(Element position data)
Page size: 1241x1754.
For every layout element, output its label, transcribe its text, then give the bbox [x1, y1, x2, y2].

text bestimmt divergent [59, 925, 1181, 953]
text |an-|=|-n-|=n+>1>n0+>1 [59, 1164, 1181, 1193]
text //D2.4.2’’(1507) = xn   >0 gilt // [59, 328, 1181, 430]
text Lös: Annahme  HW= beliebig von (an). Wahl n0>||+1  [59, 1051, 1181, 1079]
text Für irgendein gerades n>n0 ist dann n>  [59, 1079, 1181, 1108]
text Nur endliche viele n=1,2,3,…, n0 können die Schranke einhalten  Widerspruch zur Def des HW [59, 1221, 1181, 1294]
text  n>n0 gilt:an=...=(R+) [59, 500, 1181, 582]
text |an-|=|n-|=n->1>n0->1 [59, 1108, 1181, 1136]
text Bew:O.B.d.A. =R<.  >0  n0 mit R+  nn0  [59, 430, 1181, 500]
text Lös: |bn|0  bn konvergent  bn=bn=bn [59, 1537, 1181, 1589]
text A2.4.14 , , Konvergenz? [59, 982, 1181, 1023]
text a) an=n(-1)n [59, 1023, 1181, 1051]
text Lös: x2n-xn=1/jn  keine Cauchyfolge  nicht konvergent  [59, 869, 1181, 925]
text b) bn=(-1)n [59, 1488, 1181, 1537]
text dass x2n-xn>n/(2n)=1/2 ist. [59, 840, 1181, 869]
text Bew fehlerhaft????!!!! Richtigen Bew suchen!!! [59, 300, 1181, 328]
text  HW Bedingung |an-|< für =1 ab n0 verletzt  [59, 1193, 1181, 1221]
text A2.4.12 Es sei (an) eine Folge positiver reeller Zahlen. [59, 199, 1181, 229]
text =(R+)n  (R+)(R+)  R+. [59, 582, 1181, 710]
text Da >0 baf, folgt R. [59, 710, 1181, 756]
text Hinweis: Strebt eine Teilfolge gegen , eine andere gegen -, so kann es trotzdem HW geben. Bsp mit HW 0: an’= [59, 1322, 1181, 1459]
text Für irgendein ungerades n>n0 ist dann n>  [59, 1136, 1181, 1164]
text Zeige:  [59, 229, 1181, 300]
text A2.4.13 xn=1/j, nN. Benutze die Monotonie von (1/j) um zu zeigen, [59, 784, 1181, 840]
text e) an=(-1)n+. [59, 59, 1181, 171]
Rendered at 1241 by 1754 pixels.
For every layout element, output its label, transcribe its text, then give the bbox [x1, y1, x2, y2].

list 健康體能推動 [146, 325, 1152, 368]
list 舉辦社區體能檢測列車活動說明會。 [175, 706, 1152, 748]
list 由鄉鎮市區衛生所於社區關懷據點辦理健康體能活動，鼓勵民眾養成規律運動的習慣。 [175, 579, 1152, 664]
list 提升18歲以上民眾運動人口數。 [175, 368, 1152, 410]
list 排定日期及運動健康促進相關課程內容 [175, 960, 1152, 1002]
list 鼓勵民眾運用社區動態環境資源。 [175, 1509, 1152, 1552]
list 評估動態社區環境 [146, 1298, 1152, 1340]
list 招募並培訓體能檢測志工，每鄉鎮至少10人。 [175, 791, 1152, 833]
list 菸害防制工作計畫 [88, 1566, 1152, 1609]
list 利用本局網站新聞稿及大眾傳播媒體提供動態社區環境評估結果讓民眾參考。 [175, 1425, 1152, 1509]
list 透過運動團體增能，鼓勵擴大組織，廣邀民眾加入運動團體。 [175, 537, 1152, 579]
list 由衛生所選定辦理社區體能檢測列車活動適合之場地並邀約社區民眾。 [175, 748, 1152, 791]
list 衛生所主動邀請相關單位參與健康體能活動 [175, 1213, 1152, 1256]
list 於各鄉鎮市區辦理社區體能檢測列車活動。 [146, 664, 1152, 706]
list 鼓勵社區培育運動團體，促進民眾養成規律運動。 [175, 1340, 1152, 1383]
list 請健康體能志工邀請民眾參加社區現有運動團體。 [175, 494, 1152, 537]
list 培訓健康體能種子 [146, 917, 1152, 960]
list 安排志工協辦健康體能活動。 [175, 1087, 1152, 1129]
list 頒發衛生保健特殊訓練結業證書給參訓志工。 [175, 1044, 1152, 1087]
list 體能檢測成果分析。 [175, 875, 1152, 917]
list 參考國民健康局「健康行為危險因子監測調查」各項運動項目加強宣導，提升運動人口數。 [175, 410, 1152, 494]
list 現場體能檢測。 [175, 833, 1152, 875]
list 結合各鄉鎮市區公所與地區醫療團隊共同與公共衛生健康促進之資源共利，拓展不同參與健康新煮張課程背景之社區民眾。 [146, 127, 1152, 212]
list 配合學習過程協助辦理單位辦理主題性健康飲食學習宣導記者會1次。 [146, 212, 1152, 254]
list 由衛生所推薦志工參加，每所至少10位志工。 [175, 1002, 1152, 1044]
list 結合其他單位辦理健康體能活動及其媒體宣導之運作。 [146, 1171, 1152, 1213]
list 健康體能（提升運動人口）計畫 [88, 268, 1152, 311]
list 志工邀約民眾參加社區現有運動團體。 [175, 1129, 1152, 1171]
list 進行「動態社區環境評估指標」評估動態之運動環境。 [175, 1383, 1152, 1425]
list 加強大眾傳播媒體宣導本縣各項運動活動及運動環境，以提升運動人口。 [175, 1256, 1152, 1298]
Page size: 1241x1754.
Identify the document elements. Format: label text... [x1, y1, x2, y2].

[Written problem]
Reproduce all of the rows above, substituting "page element" for every occurrence of "layout element" and leaving everything else unchanged.

[Correct response]
Page size: 1241x1754.
For every page element, output its label, transcribe its text, then give the bbox [x1, y1, x2, y2].

text bestimmt divergent [59, 925, 1181, 953]
text |an-|=|-n-|=n+>1>n0+>1 [59, 1164, 1181, 1193]
text //D2.4.2’’(1507) = xn   >0 gilt // [59, 328, 1181, 430]
text Lös: Annahme  HW= beliebig von (an). Wahl n0>||+1  [59, 1051, 1181, 1079]
text Für irgendein gerades n>n0 ist dann n>  [59, 1079, 1181, 1108]
text Nur endliche viele n=1,2,3,…, n0 können die Schranke einhalten  Widerspruch zur Def des HW [59, 1221, 1181, 1294]
text  n>n0 gilt:an=...=(R+) [59, 500, 1181, 582]
text |an-|=|n-|=n->1>n0->1 [59, 1108, 1181, 1136]
text Bew:O.B.d.A. =R<.  >0  n0 mit R+  nn0  [59, 430, 1181, 500]
text Lös: |bn|0  bn konvergent  bn=bn=bn [59, 1537, 1181, 1589]
text A2.4.14 , , Konvergenz? [59, 982, 1181, 1023]
text a) an=n(-1)n [59, 1023, 1181, 1051]
text Lös: x2n-xn=1/jn  keine Cauchyfolge  nicht konvergent  [59, 869, 1181, 925]
text b) bn=(-1)n [59, 1488, 1181, 1537]
text dass x2n-xn>n/(2n)=1/2 ist. [59, 840, 1181, 869]
text Bew fehlerhaft????!!!! Richtigen Bew suchen!!! [59, 300, 1181, 328]
text  HW Bedingung |an-|< für =1 ab n0 verletzt  [59, 1193, 1181, 1221]
text A2.4.12 Es sei (an) eine Folge positiver reeller Zahlen. [59, 199, 1181, 229]
text =(R+)n  (R+)(R+)  R+. [59, 582, 1181, 710]
text Da >0 baf, folgt R. [59, 710, 1181, 756]
text Hinweis: Strebt eine Teilfolge gegen , eine andere gegen -, so kann es trotzdem HW geben. Bsp mit HW 0: an’= [59, 1322, 1181, 1459]
text Für irgendein ungerades n>n0 ist dann n>  [59, 1136, 1181, 1164]
text Zeige:  [59, 229, 1181, 300]
text A2.4.13 xn=1/j, nN. Benutze die Monotonie von (1/j) um zu zeigen, [59, 784, 1181, 840]
text e) an=(-1)n+. [59, 59, 1181, 171]
Rendered at 1241 by 1754 pixels.
For every page element, output its label, transcribe its text, then give the bbox [x1, y1, x2, y2].

list 健康體能推動 [146, 325, 1152, 368]
list 舉辦社區體能檢測列車活動說明會。 [175, 706, 1152, 748]
list 由鄉鎮市區衛生所於社區關懷據點辦理健康體能活動，鼓勵民眾養成規律運動的習慣。 [175, 579, 1152, 664]
list 提升18歲以上民眾運動人口數。 [175, 368, 1152, 410]
list 排定日期及運動健康促進相關課程內容 [175, 960, 1152, 1002]
list 鼓勵民眾運用社區動態環境資源。 [175, 1509, 1152, 1552]
list 評估動態社區環境 [146, 1298, 1152, 1340]
list 招募並培訓體能檢測志工，每鄉鎮至少10人。 [175, 791, 1152, 833]
list 菸害防制工作計畫 [88, 1566, 1152, 1609]
list 利用本局網站新聞稿及大眾傳播媒體提供動態社區環境評估結果讓民眾參考。 [175, 1425, 1152, 1509]
list 透過運動團體增能，鼓勵擴大組織，廣邀民眾加入運動團體。 [175, 537, 1152, 579]
list 由衛生所選定辦理社區體能檢測列車活動適合之場地並邀約社區民眾。 [175, 748, 1152, 791]
list 衛生所主動邀請相關單位參與健康體能活動 [175, 1213, 1152, 1256]
list 於各鄉鎮市區辦理社區體能檢測列車活動。 [146, 664, 1152, 706]
list 鼓勵社區培育運動團體，促進民眾養成規律運動。 [175, 1340, 1152, 1383]
list 請健康體能志工邀請民眾參加社區現有運動團體。 [175, 494, 1152, 537]
list 培訓健康體能種子 [146, 917, 1152, 960]
list 安排志工協辦健康體能活動。 [175, 1087, 1152, 1129]
list 頒發衛生保健特殊訓練結業證書給參訓志工。 [175, 1044, 1152, 1087]
list 體能檢測成果分析。 [175, 875, 1152, 917]
list 參考國民健康局「健康行為危險因子監測調查」各項運動項目加強宣導，提升運動人口數。 [175, 410, 1152, 494]
list 現場體能檢測。 [175, 833, 1152, 875]
list 結合各鄉鎮市區公所與地區醫療團隊共同與公共衛生健康促進之資源共利，拓展不同參與健康新煮張課程背景之社區民眾。 [146, 127, 1152, 212]
list 配合學習過程協助辦理單位辦理主題性健康飲食學習宣導記者會1次。 [146, 212, 1152, 254]
list 由衛生所推薦志工參加，每所至少10位志工。 [175, 1002, 1152, 1044]
list 結合其他單位辦理健康體能活動及其媒體宣導之運作。 [146, 1171, 1152, 1213]
list 健康體能（提升運動人口）計畫 [88, 268, 1152, 311]
list 志工邀約民眾參加社區現有運動團體。 [175, 1129, 1152, 1171]
list 進行「動態社區環境評估指標」評估動態之運動環境。 [175, 1383, 1152, 1425]
list 加強大眾傳播媒體宣導本縣各項運動活動及運動環境，以提升運動人口。 [175, 1256, 1152, 1298]
Page size: 1241x1754.
Identify the document elements. Format: label text... [x1, y1, x2, y2].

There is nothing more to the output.